Allow transformations with more extensive effects on floating point results. Allow associative rearrangement, even across loop iterations, and distribution of multiplication over addition/subtraction. Disallow only transformations known to cause cumulative roundoff errors or overflow/underflow for operands in a large range of valid floating point values.
Re-association can have a substantial effect on the performanceof software pipelined loops by breaking recurrences. This is therefore the default for optimization level -O3.
Allow any mathematically valid transformation of floating point expressions. This allows floating point induction variables in loops, even when they are known to cause cumulative roundoff errors, and fast algorithms for complex absolute value and divide, which overflow (underflow) for operands beyond the square root of the representable extremes.
No degradation: do no transformations which degrade floating point accuracy from IEEE requirements. The generated code may use instructions like madds which provide greater accuracy than required by IEEE 754. This is the default.
Minor degradation: allow transformations with limited effects on floating point results, as long as exact results remain exact. This option allows use of the MIPS 4 recip and rsqrt operations.
Conformance not required: allow any mathematically valid transformations. For instance, this allows implementation of x/y as x*recip(y). As an example, consider optimizing the Fortran code fragment:
INTEGER i, n
REAL sum, divisor, a(n)
sum = 0.0
DO i = 1,n
sum = sum + a(i)/divisor
END DO
At roundoff=0 and IEEE_arithmetic=1, the generated code must do the n loop iterations in order, with a divide and an add in each.

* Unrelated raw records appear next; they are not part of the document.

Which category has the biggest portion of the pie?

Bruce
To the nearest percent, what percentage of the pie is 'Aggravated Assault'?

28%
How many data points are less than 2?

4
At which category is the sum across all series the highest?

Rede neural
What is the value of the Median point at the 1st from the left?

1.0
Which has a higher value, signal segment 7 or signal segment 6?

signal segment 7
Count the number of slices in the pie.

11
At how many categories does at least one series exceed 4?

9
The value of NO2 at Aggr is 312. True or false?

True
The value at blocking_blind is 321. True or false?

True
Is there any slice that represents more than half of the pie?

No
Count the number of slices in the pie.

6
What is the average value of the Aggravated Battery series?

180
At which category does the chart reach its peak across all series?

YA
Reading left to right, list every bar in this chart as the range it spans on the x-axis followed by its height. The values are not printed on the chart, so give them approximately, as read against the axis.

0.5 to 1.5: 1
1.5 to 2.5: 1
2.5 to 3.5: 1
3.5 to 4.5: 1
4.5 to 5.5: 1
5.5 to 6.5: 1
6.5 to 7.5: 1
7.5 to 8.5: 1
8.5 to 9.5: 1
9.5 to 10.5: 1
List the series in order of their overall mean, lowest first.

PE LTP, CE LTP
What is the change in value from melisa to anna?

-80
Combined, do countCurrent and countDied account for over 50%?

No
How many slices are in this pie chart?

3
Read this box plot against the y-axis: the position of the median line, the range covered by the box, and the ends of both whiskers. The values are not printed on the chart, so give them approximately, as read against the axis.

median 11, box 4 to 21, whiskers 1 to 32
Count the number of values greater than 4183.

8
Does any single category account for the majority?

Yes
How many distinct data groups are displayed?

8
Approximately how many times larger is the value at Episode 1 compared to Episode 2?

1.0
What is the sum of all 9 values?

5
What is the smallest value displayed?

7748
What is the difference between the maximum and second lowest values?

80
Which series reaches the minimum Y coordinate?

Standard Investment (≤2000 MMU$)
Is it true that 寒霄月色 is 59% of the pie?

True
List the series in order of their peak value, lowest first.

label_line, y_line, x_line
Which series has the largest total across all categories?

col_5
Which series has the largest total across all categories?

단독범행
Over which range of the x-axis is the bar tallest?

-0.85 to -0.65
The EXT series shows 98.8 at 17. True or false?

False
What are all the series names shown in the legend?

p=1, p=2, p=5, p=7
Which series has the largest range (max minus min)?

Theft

Using IEEE_arithmetic=3, the divide can be treated like a(i)*(1.0/divisor). On the MIPS R8000, the reciprocal can be done with a recip instruction. But more importantly, the reciprocal can be calculated once before the loop is entered, reducing the loop body to a much faster multiply and add per iteration, which can be a single madd instruction on the R8000.
Using roundoff=2, the loop may be reordered. The original loop takes at least 4 cycles per iteration on the R8000 (the latency of the add or madd instruction). Reordering allows the calculation of several partial sums in parallel, adding them together after loop exit. With software pipelining, a throughput of nearly 2 iterations per cycle is possible on the R8000, a factor of 8 improvement.
Consider another example:
INTEGER i,n
COMPLEX c(n)
REAL r
DO i = 1,n
r = 0.1 * i
c(i) = CABS ( CMPLX(r,r) )
END DO
Mathematically, r can be calculated by initializing it to 0.0 before entering the loop and adding 0.1 on each iteration. But doing so causes significant cumulative errors because the representation of 0.1 is not exact. The complex absolute value mathematically is equal to
SQRT(r*r + r*r). However, calculating it this way causes an overflow if 2*r*r is greater than the maximum REAL value, even though a representable result can be calculated for a much wider range of values of r (at greater cost). Both of these transformations are forbidden for roundoff=2, but enabled for roundoff=3.
It also disables optimizations which reverse the sense of a comparison, for example, turning x < y into ! (x >= y), since both x<y and x>=y may be FALSE if one of the operands is a NaN.